On the appointed evening, we took a taxi to the Left Bank and rode the small elevator to the dining room. We entered to find that we were the only table of two women. Every other table was filled with business men, or prosperous looking couples. We were seated at an all-right table, off to the side, but with a somewhat obscured view out the plate glass windows.
Suddenly, the maitre d’ appeared, and swept us off to one of the finest tables in the restaurant, directly overlooking the Seine River below and Notre Dame Cathedral across the way.

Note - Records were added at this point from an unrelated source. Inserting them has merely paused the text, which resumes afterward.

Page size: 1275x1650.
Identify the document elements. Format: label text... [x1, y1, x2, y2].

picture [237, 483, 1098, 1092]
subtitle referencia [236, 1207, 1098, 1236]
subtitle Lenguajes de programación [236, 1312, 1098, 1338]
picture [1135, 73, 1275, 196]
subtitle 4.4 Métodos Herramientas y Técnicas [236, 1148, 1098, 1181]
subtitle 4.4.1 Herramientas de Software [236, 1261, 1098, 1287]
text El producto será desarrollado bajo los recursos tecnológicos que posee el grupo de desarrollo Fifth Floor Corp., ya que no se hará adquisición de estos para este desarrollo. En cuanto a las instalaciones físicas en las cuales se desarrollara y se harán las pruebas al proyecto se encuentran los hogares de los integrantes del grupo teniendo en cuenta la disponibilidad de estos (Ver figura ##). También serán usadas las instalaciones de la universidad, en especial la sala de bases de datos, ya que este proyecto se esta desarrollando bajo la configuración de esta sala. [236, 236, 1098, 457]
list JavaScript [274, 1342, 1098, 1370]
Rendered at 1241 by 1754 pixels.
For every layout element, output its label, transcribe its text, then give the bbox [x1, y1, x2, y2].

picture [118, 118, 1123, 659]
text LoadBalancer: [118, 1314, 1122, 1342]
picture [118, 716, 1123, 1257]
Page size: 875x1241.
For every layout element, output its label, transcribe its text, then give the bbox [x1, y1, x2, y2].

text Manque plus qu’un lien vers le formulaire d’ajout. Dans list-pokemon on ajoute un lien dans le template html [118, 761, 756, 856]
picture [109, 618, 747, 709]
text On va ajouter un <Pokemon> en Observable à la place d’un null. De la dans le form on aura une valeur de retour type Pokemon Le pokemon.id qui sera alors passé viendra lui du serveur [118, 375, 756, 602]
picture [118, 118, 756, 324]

It certainly wasn’t my youthful gawkiness that impressed him. No, he had clearly taken a shine to my mother, who was clad in an elegant St. John Knit black dress, pearls around her neck, diamonds glittering in her ears.
He chose to treat us like royalty, much to puzzled glances from the people around us, and from then on, our service was exquisite.
We had one of the most memorable meals of my life, starting with a paper thin carpaccio appetizer, then a main course of five types of fish, each prepared a different way, and ending with a deep rich chocolate torte with mint ice cream.
I ordered a half bottle of crisp Sancerre to accompany it, and the wine steward seemed pleased with my choice, which was based solely on the expertise I’d accumulated in my Les Amies du Vin tasting classes.
As the meal was concluding, our friend the maitre d’ returned to ask if we enjoyed it. My mother put her hand on her heart, looked up at him, and said, “I die happy.” “Oh, no, Madame!” he exclaimed.
Of course she was joking. My mother kept traveling into her late 90s. When a friend asked, “Where did you go on your last trip?” she replied, “I haven’t taken it yet.” Even when she was home during her final months, she talked about getting back to Paris. If I’d had access to a private jet, I would have gotten her there. But Paris was the subject of the last book she took with her to hospice. It was called The Little Paris Book Shop.
Thank you, Mummy. Thinking of you, on Bonny Day, and always.